◆ **Excerpt to read**
--*--
L’Oreal’s fingernail wearable tells users when they’ve had too much sun

L'Oreal UV Sense fingernail wearable
L'Oreal
A team of engineers at Northwestern University have teamed up with cosmetics company L’Oreal to create a fingernail wearable that lets users know when they’ve had too much Sun. UV Sense is small enough to stick on your nail, simple enough to work without batteries, and sophisticated enough to record cumulative UV exposure to help wearers avoid skin cancer.

At last check, nearly 77,000 people were diagnosed with skin cancer in the United States, making melanoma the most common form of cancer in the country. It’s not hard to see why. We tend to worship the sun like ancient Egyptians, spending entire days basking in its rays, too often neglecting the fact that a dark tan can lead to cancer.

fingernail wearable uvsense
Northwestern University

With UV Sense, L’Oreal wants to make monitoring UV exposure easy. No wider than a dime and as thick as an M&M, the solar-powered device has no battery, moving parts, or buttons. It sticks on your fingernail — or necklace, shirt button, or bracelet — and uses a sensor to measure UV exposure.

It’s not as feature-rich and flashy as most other wearables, but that’s kind of the point. Just stick it on and periodically swipe it over your phone, which wirelessly collects its measurements and shows them in an app, complete with a UV report and advice on how to avoid the sun. As a L’Oreal device, expect recommendations on L’Oreal products to purchase as well.

“UV exposure is so key to skin health and appearance,” John Rogers, a Northwestern engineer who led the technical development, told Digital Trends. “From a user standpoint, it’s hard to imagine anything simpler, in the sense that you never have to worry if you’re battery is charged up, since it doesn’t need one. There are no moving parts or buttons, and no physical interfaces to the device. It all happens wirelessly to the phone.”
--*--
Items listed in a dataset:
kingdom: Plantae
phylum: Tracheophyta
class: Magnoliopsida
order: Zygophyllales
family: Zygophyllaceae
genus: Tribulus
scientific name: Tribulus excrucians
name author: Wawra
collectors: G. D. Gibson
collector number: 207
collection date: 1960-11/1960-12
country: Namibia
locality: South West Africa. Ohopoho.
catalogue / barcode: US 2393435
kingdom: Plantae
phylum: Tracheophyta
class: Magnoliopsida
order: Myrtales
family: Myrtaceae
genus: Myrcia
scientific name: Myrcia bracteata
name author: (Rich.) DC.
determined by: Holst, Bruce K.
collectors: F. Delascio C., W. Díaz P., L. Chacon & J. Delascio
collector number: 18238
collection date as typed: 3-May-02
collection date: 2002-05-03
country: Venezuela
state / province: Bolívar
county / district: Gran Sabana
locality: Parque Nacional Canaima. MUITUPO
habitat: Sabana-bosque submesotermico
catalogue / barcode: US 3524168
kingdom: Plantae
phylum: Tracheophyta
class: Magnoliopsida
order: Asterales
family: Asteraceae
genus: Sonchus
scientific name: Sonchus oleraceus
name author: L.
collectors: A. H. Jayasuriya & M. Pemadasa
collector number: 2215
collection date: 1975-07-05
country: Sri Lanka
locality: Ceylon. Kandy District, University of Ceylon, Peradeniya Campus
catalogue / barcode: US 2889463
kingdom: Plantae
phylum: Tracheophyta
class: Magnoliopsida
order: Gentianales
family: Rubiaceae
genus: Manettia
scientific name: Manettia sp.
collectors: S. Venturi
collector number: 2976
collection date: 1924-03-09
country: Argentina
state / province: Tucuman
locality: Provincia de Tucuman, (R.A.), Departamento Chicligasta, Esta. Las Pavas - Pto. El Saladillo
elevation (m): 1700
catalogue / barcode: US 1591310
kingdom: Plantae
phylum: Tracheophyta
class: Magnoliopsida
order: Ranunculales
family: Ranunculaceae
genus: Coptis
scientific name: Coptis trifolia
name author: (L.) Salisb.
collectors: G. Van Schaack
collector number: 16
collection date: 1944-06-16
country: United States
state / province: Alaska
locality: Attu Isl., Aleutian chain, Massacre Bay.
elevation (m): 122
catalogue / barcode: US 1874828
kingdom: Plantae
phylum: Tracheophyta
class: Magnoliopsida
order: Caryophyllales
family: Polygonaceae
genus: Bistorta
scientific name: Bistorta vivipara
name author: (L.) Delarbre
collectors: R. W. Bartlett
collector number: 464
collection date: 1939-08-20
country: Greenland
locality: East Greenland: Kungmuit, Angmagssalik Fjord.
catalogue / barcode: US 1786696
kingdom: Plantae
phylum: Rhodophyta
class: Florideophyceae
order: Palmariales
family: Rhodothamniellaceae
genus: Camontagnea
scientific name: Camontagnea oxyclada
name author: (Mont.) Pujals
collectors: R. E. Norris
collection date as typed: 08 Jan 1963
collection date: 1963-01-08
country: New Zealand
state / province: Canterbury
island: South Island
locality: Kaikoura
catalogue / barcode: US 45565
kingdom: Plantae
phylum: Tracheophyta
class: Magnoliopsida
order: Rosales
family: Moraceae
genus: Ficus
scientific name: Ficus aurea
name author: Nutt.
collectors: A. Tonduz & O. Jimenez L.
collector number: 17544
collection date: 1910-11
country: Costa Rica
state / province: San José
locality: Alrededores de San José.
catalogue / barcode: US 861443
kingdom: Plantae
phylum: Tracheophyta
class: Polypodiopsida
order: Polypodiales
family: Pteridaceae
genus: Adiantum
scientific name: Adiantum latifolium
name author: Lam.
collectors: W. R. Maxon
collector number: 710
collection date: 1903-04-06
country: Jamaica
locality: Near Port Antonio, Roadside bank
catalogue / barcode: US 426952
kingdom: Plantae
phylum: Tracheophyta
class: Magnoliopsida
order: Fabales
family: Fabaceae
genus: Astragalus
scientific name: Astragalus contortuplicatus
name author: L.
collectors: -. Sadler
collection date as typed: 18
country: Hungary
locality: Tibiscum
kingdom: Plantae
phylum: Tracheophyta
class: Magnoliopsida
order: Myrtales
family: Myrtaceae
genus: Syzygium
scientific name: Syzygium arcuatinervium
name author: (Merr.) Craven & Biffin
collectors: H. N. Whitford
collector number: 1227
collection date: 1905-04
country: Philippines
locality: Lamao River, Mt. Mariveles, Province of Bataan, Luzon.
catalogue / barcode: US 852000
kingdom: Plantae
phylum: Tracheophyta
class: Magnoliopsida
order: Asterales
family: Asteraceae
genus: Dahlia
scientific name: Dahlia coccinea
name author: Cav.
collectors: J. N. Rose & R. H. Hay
--*--
◆ **Work to complete**
A: In the UV Sense article, who led the technical development of the device?
B: Using the UV Sense article, say whether each statement agrees with it, and quote the words that settle each one: (i) UV Sense runs on a small rechargeable battery. (ii) The device can be worn on a shirt button as well as on a fingernail. (iii) The app gives advice on how to avoid the sun.

◆ **Responses in order**
A: John Rogers, a Northwestern engineer, led the technical development.

B:
(i) No: "the solar-powered device has no battery"
(ii) Yes: "It sticks on your fingernail — or necklace, shirt button, or bracelet"
(iii) Yes: "complete with a UV report and advice on how to avoid the sun"